Periodic hypothermia: a unusual syndrome in older patients

Periodic hypothermia is an under-recognised and therefore underdiagnosed condition that may present with neurological symptoms, particularly in patients with lesions affecting thermoregulatory pathways. This case highlights the diagnostic challenges in a patient with recurrent seizures and periodic hypothermia following a thalamic stroke.

Despite multiple interventions, the patient’s condition did not improve until the trial of clomipramine was initiated. Unfortunately, the patient passed away before the efficacy of the treatment could be assessed, underscoring the need for further research into the pathophysiology and management of periodic hypothermia.

What is periodic hypothermia?

Hypothermia is defined as a core body temperature of 35 degrees or lower and can result from various causes, including external environmental triggers, shock, infection and metabolic disorders (such as adrenal insufficiency and hypothyroidism). A lesser-known phenomenon, periodic hypothermia, is defined as intermittent episodes of reduced body temperature that are often associated with neurological symptoms.¹

This condition is most commonly seen in patients with lesions in the hypothalamus, thalamus, or corpus callosum and may present as part of the sequelae following stroke, trauma or other neurological insults, as well as due to congenital abnormalities, endocrine disorders or idiopathic causes.¹

Periodic hypothermia is an under-researched cause of neurological symptoms. As a result, it is under-recognised and often not considered as a potential cause for symptoms that are complex and not responding to usual management¹

Case study of periodic hypothermia

An 82-year-old female presented as an emergency to our hospital with slurred speech, right facial droop and right-sided weakness. Due to delayed presentation, she was not suitable for thrombolysis for acute ischaemic stroke.

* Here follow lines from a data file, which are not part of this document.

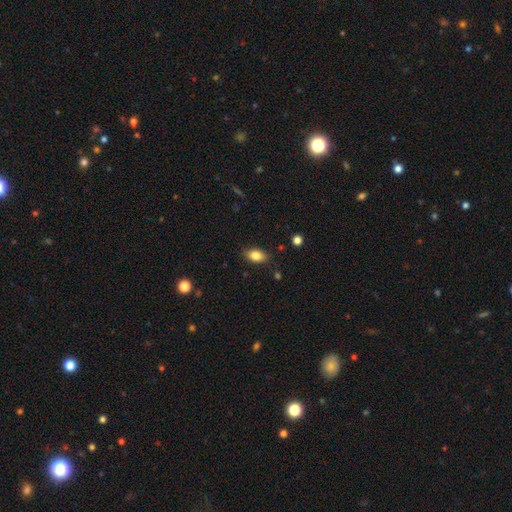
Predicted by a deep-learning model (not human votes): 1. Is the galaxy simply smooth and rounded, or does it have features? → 83% smooth, 9% star or artifact, 8% featured or disk.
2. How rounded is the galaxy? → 87% in between, 10% round, 3% cigar-shaped.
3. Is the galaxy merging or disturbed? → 85% none, 11% minor disturbance, 2% major disturbance, 1% merger.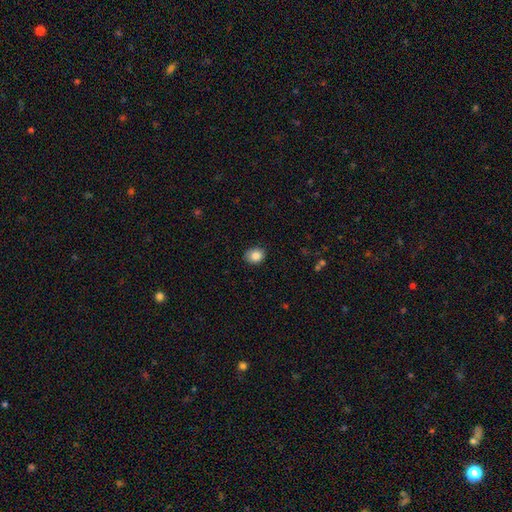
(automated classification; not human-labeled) Smooth or featured: smooth — 86% (star or artifact — 9%)
How rounded: round — 58% (in between — 41%)
Merging: none — 82% (minor disturbance — 15%)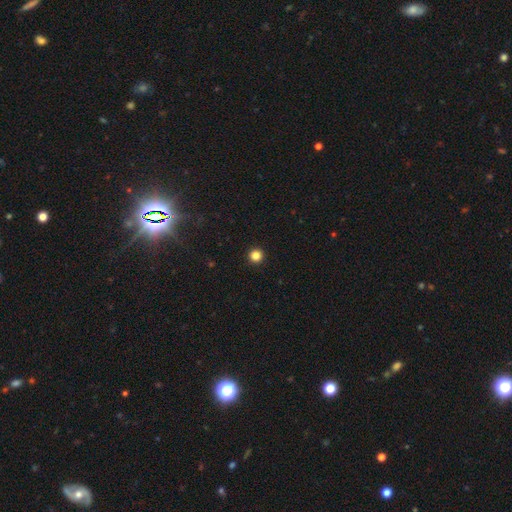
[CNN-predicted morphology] type=smooth (84%); roundness=round (96%); merging=none (94%).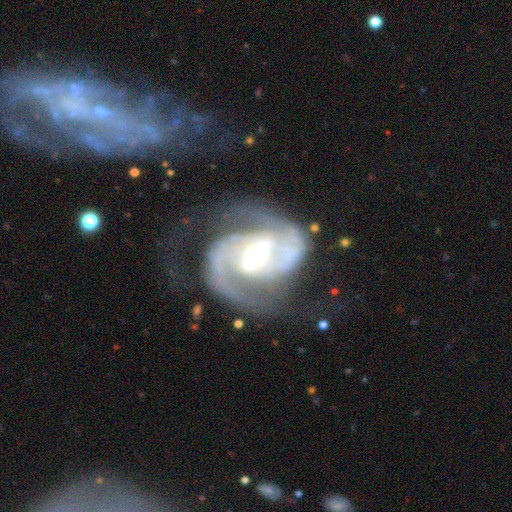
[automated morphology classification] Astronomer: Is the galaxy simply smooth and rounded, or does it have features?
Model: featured or disk — 92%.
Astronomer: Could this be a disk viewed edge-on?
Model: no — 98%.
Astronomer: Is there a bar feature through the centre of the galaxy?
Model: weak — 42% (runner-up: strong, 32%).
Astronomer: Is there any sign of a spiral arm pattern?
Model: yes — 98%.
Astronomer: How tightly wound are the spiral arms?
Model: medium — 53% (runner-up: tight, 33%).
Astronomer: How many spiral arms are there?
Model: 2 — 85%.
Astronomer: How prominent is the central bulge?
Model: small — 50% (runner-up: moderate, 45%).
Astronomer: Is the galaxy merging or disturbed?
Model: none — 59%.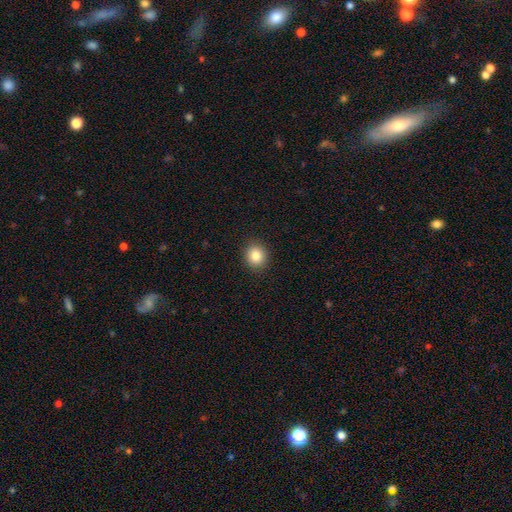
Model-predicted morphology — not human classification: type=smooth (84%); roundness=round (82%); merging=none (91%).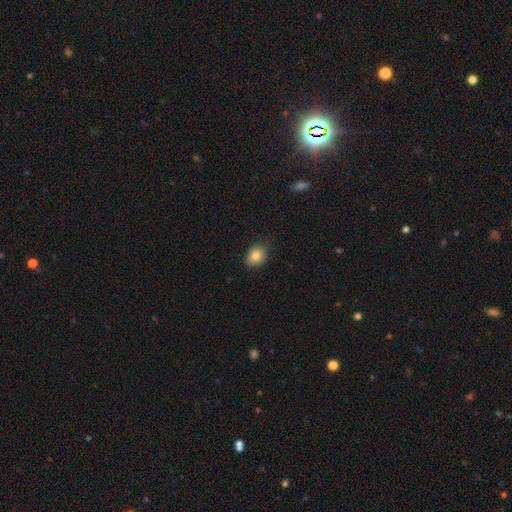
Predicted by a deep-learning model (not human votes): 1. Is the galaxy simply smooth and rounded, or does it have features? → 82% smooth, 9% star or artifact, 9% featured or disk.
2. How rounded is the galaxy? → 60% in between, 38% round, 1% cigar-shaped.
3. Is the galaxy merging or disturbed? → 72% none, 23% minor disturbance, 4% major disturbance, 1% merger.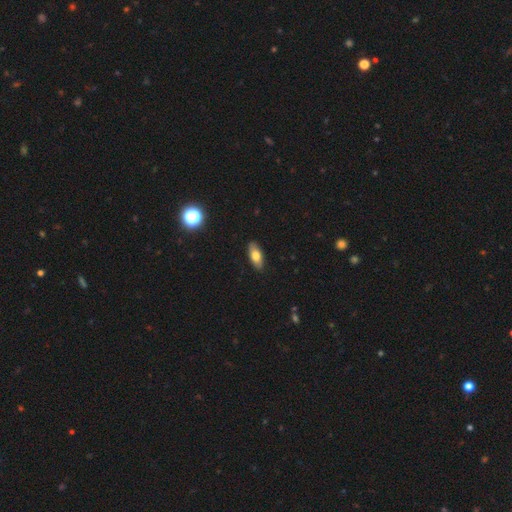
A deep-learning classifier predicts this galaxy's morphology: Q: Smooth or featured?
A: smooth (74%); runner-up: featured or disk (19%)
Q: How rounded?
A: in between (81%); runner-up: cigar-shaped (16%)
Q: Merging?
A: none (88%); runner-up: minor disturbance (9%)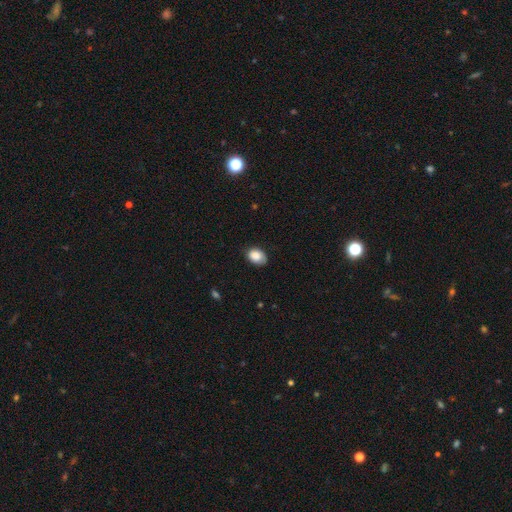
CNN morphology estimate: smooth-or-featured: smooth: 84% | featured or disk: 8% | star or artifact: 8%
  how-rounded: in between: 71% | round: 28% | cigar-shaped: 1%
  merging: none: 68% | minor disturbance: 25% | major disturbance: 5% | merger: 1%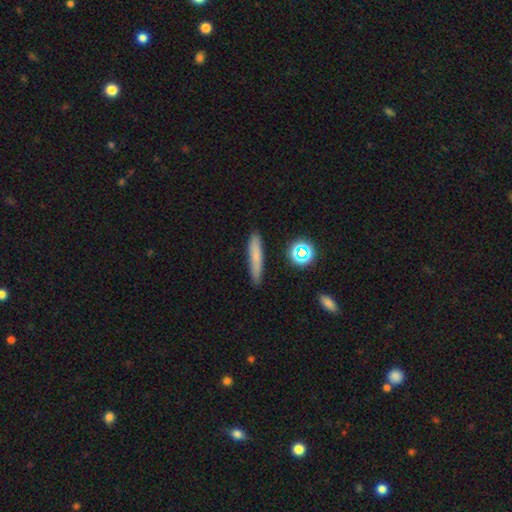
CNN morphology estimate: Q: Smooth or featured?
A: smooth (67%); runner-up: featured or disk (22%)
Q: How rounded?
A: cigar-shaped (87%); runner-up: in between (10%)
Q: Merging?
A: none (86%); runner-up: minor disturbance (10%)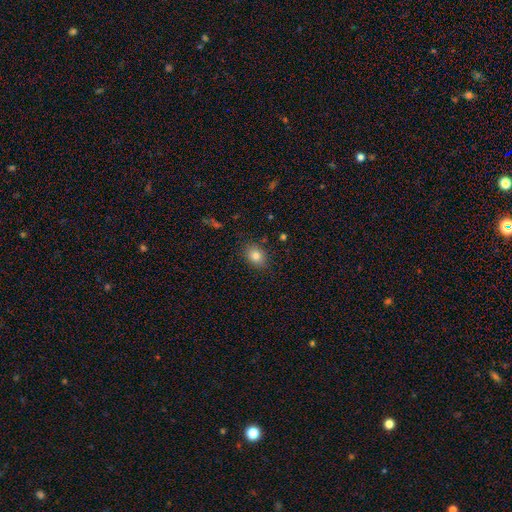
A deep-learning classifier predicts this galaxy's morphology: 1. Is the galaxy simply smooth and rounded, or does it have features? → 82% smooth, 10% star or artifact, 7% featured or disk.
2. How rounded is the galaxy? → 60% in between, 39% round, 1% cigar-shaped.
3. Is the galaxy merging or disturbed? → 85% none, 11% minor disturbance, 3% major disturbance, 1% merger.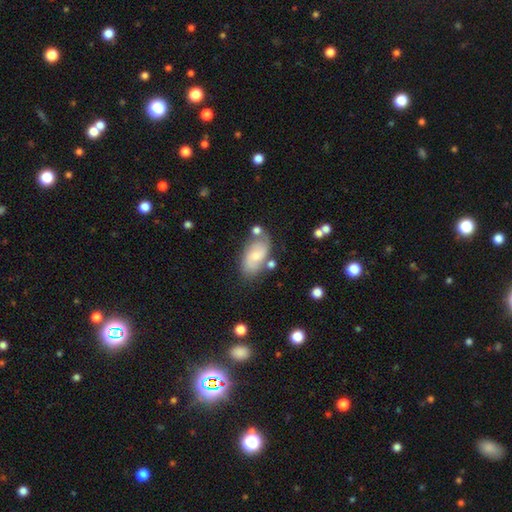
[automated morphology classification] Smooth or featured? Predicted: smooth (p=0.50). How rounded? Predicted: in between (p=0.91). Merging? Predicted: none (p=0.61).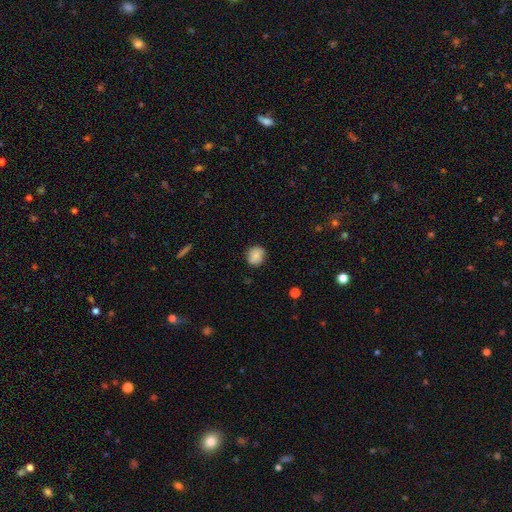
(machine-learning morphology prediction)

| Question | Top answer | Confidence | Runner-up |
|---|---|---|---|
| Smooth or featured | smooth | 79% | featured or disk (12%) |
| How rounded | round | 74% | in between (25%) |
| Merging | none | 79% | minor disturbance (16%) |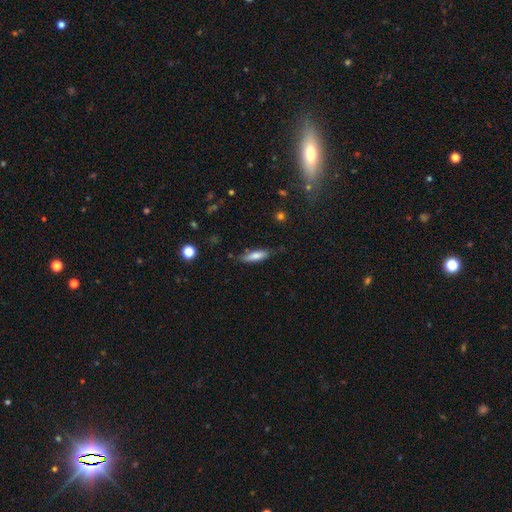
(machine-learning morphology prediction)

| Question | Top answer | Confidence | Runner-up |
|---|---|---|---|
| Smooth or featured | smooth | 73% | featured or disk (21%) |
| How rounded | cigar-shaped | 62% | in between (36%) |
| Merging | none | 76% | minor disturbance (19%) |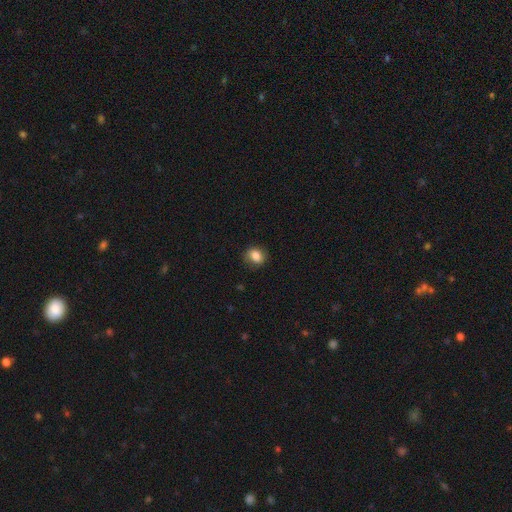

The patient’s past medical history included total hip replacement, aortic stenosis, hyponatremia, and mild vascular dementia. She lived alone with a three-times daily care package and could mobilise short distances with a frame. An MRI head reported that there were numerous lacunar infarcts within the deep white matter of the left hemisphere. It confirmed left thalamic stroke with severe stenosis of the left carotid artery. Aspirin and atorvastatin were commenced for secondary stroke prevention.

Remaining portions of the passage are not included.